The config-folder contains the configuration files of your JupyterLab project. These files configure the Docker-container, install the software packages, and configure the JupyterLab environment.
The libs-folder contains the software libraries that are not installed as packages but that you add as files, e.g. Python-modules that you wrote yourself in other projects.
The notebooks-folder is the directory where we put the Jupyter-Notebooks.

In the Dockerfile, we set environment variables that point to these directories. For the scripts in the configuration uses these environment variables, you can edit them if you like. Just make sure that the path in the variable matches the actual path.

ENV MAIN_PATH=/usr/local/bin/{projectname}
ENV LIBS_PATH=${MAIN_PATH}/libs
ENV CONFIG_PATH=${MAIN_PATH}/config
ENV NOTEBOOK_PATH=${MAIN_PATH}/notebooks

In the configuration, we map the current working directory ({path_to_your_project}) to the ${MAIN_PATH}-folder in the container. So, any file you put into this directory is available in your JupyterLab project. Vice versa, any file you add or change within JupyterLab (e.g. Jupyter notebooks) will appear on your host computer.

Further, in the EXPOSE command of the Dockerfile, we specify that the configuration provides the JupyterLab port 8888. This port inside the container is mapped to the port of your host computer.

The following image depicts how the container connects its file system and port to the host computer.

JupyterLab-specific Configuration

The final command in our Dockerfile is the CMD-command. It tells Docker that this instruction is something you want to execute whenever you start the container. In the configuration, we execute the run_jupyter.sh-script. This script allows us to do some last-minute preparations, like:

put the jupyter_notebook_configuration.py file at the location where JupyterLab expects it
configure a custom Jupyter-Kernel that automatically loads the nbimport.py Python module

The jupyter_notebook_configuration.py lets you configure the Jupyter notebook server, e.g. setting a password to use for web authentication. A list of available options can be found here.

The custom Python kernel adds the ${LIBS_PATH} to your Python sys.path. This allows you to import any Python module from the ${LIBS_PATH}-folder, e.g. import libs.nbimport. This nbimport.py-module further enables you to import Jupyter-notebooks that are located in the ${NOTEBOOK_PATH}-folder. Whenever you start a Jupyter notebook with a Python kernel, the system does these things automatically for you.

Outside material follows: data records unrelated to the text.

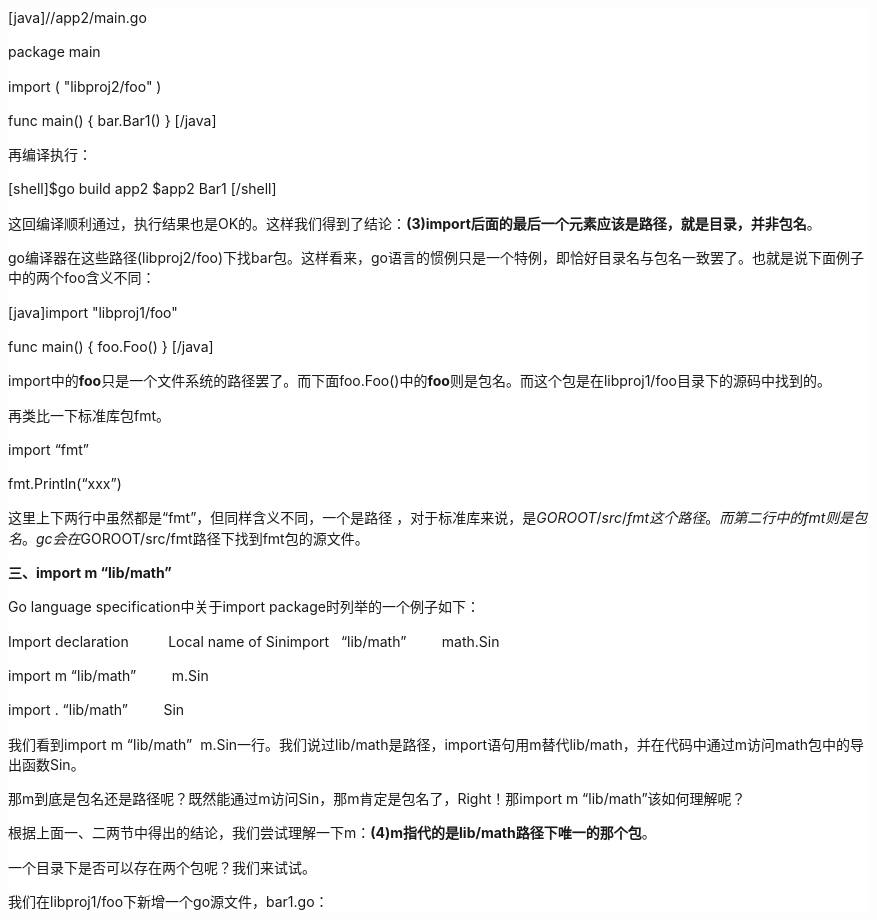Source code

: [java]//app2/main.go

package main

import (
"libproj2/foo"
)

func main() {
bar.Bar1()
}
[/java]

再编译执行：

[shell]$go build app2
$app2
Bar1
[/shell]

这回编译顺利通过，执行结果也是OK的。这样我们得到了结论：**(3)import后面的最后一个元素应该是路径，就是目录，并非包名**。

go编译器在这些路径(libproj2/foo)下找bar包。这样看来，go语言的惯例只是一个特例，即恰好目录名与包名一致罢了。也就是说下面例子中的两个foo含义不同：

[java]import "libproj1/foo"

func main() {
foo.Foo()
}
[/java]

import中的**foo**只是一个文件系统的路径罢了。而下面foo.Foo()中的**foo**则是包名。而这个包是在libproj1/foo目录下的源码中找到的。

再类比一下标准库包fmt。

import “fmt”

 fmt.Println(“xxx”)

这里上下两行中虽然都是“fmt”，但同样含义不同，一个是路径 ，对于标准库来说，是$GOROOT/src/fmt这个路径。而第二行中的fmt则是包名。gc会在$GOROOT/src/fmt路径下找到fmt包的源文件。

**三、import m “lib/math”**

Go language specification中关于import package时列举的一个例子如下：

Import declaration          Local name of Sinimport   “lib/math”         math.Sin

 import m “lib/math”         m.Sin

 import . “lib/math”         Sin

我们看到import m “lib/math”  m.Sin一行。我们说过lib/math是路径，import语句用m替代lib/math，并在代码中通过m访问math包中的导出函数Sin。

那m到底是包名还是路径呢？既然能通过m访问Sin，那m肯定是包名了，Right！那import m “lib/math”该如何理解呢？

根据上面一、二两节中得出的结论，我们尝试理解一下m：**(4)m指代的是lib/math路径下唯一的那个包**。

一个目录下是否可以存在两个包呢？我们来试试。

我们在libproj1/foo下新增一个go源文件，bar1.go：


 [1]: http://golang.org/
 [2]: http://tonybai.com/tag/golang
 [3]: http://github.com/bitly/nsq
 [4]: http://tonybai.com/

Finally, the run_jupyter.sh-script starts JupyterLab. You can now open localhost:8888 in a browser, where 8888 is the port you specified.

The following image depicts the complete JupyterLab configuration.

Summary

The JupyterLab-Configurator lets you easily create your custom configuration. This JupyterLab-Configuration runs JupyterLab in a container. It separates the environment JupyterLab runs in from the host environment. Thus, you can change the JupyterLab environment (e.g. un-/installing packages) without affecting your host computer or any other project.

This JupyterLab-Configuration automates the whole setup using scripts. These scripts:

Enable you running JupyterLab with a single command (e.g. sh run.sh)
Make your project portable: just move or copy the directory to another host computer
Reveal what is part of your configuration and allow you to review and edit your configuration
Make your configuration part of your sources. You can version-control them like you can version-control your code

The GitHub-repository provides the whole source code.

Using the JupyterLab configuration is very easy:

Execute sh {path_to_your_project}/run.sh
Open localhost:8888 in a browser

NOTE: The ability to run Docker containers is the only requirement of this JupyterLab-Configuration to the host computer. Docker is available on Windows and recently got the ability to run Linux-based containers. Thus, there is no reason, why Jupyterlab should not run on Windows. If you want to try it, you will need to have Docker running and move the docker build and docker run commands of the run.sh to a .cmd file that you can execute on Windows.